The first part of the report offers a primer on campaign finance laws in 2011. In case after case, the U.S. Supreme Court has upheld the constitutionality of both disclaimers and disclosures for two types of political ads: (1) independent expenditures which expressly advocate for or against a candidate and (2) electioneering communications.
The second part of the report shows an urgent need for states to improve their disclosure laws in the wake of the Citizens United decision. In 24 states, new political players are now allowed into elections. Yet even in states that were not directly affected by the recent Supreme Court ruling, there is an urgent need to ensure that extant disclosure laws are in step with the way modern elections are conducted.

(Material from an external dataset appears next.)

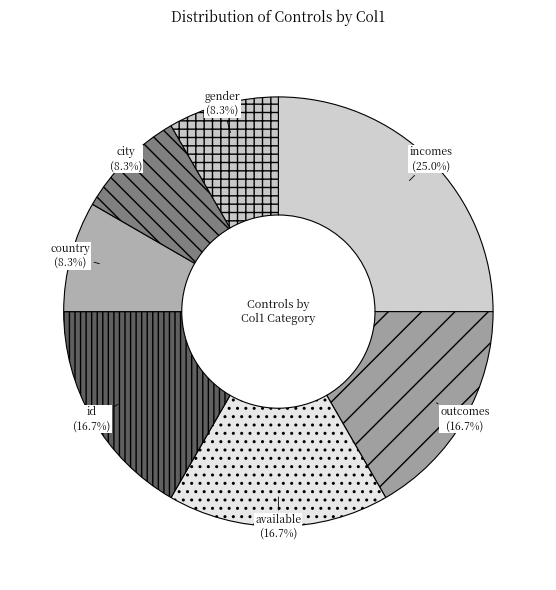

Which slice is the largest?

incomes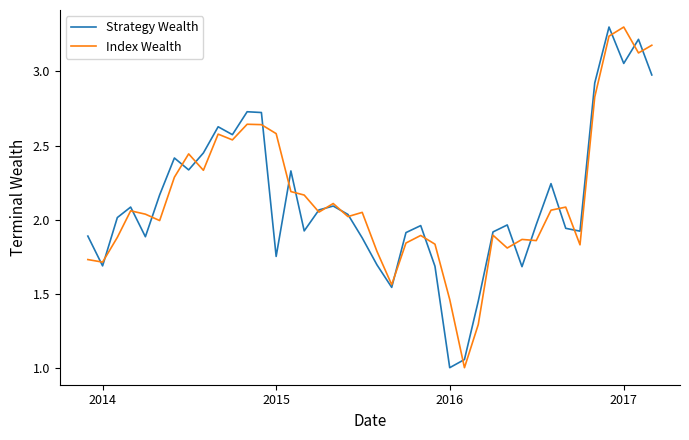

What is the highest value of the Strategy Wealth series?

3.3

Moreover, this report shows that states focus not only on spending by candidate committees and political parties, but also on outside spending by interest groups which is done independently of candidates or parties.

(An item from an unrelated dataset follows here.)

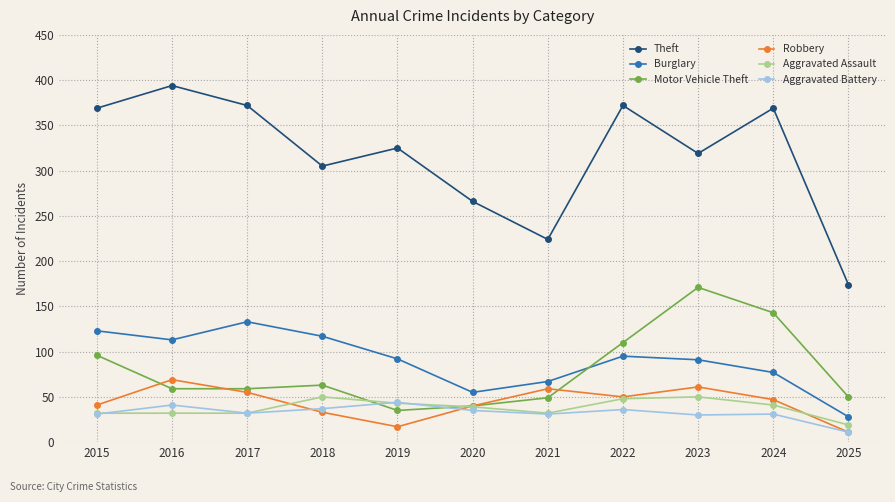

Which series changed the most between 2017 and 2023?

Motor Vehicle Theft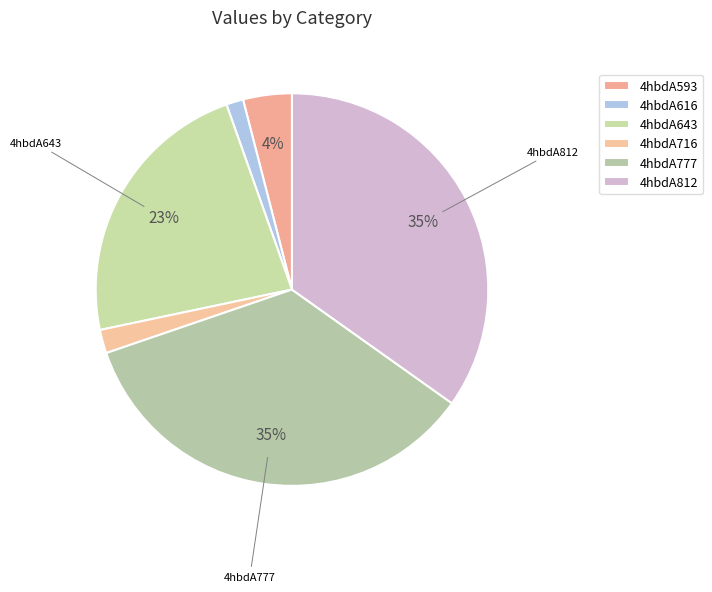

Which slice is the largest?

4hbdA777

The third section explores the Constitutional interests states have in providing the voting public with robust disclosure of the sources of money in politics including:
- The Voter Informational Interest in Candidate Elections;
- The Anti-Corruption Interest in Candidate Elections;
- The Anti-Circumvention Interest in Candidate Elections;
- The Electoral Integrity Interest in Ballot Initiatives; and
- The Due Process Interest in Judicial Elections.
Policy suggestions are laid out in part four of this report. First, mimicking the campaign finance reporting that is required in federal elections, states should adopt laws to capture the funders of independent expenditures. Second, states should adopt disclosure for electioneering communications (or what are often known as “sham issue ads”). However, these disclosure laws should be crafted carefully to avoid capturing tiny political expenditures in state elections. Third, states can consider adopting disclosure laws that are more expansive than federal laws. For example, the federal law does not currently regulate electioneering communications that appear in print. But states may have many valid reasons for requiring disclosure of non-broadcast sham issue ads.

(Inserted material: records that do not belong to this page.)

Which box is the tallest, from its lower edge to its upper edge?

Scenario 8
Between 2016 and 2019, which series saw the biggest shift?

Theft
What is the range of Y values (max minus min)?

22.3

Given the expanded use of non-profits to veil political spending, states need to take a hard look at whether their current disclosure laws capture this type of spending adequately. Examples from California and Minnesota show how states might tackle this thorny issue through reporting requirements. An example from Connecticut also shows how states may achieve transparency through the use disclaimers which name top funders in the political ad itself.
Finally, this report encourages accountability for corporate political spending through modest changes to states’ corporate laws in addition to changes to their elections laws. These changes could include requiring companies to provide shareholders with a comprehensive list of political spending on a periodic basis and/or allowing shareholders the ability to vote on a corporation’s future political budget.
This report concludes that the Citizens United, Doe, and Caperton cases reaffirm both the constitutionality of disclosure and the continuing need for transparency around who is funding election battles. Consequently, states have wide latitude to require disclosures not only from classic political committees, but also any entity funding independent expenditures or electioneering communications in future state elections.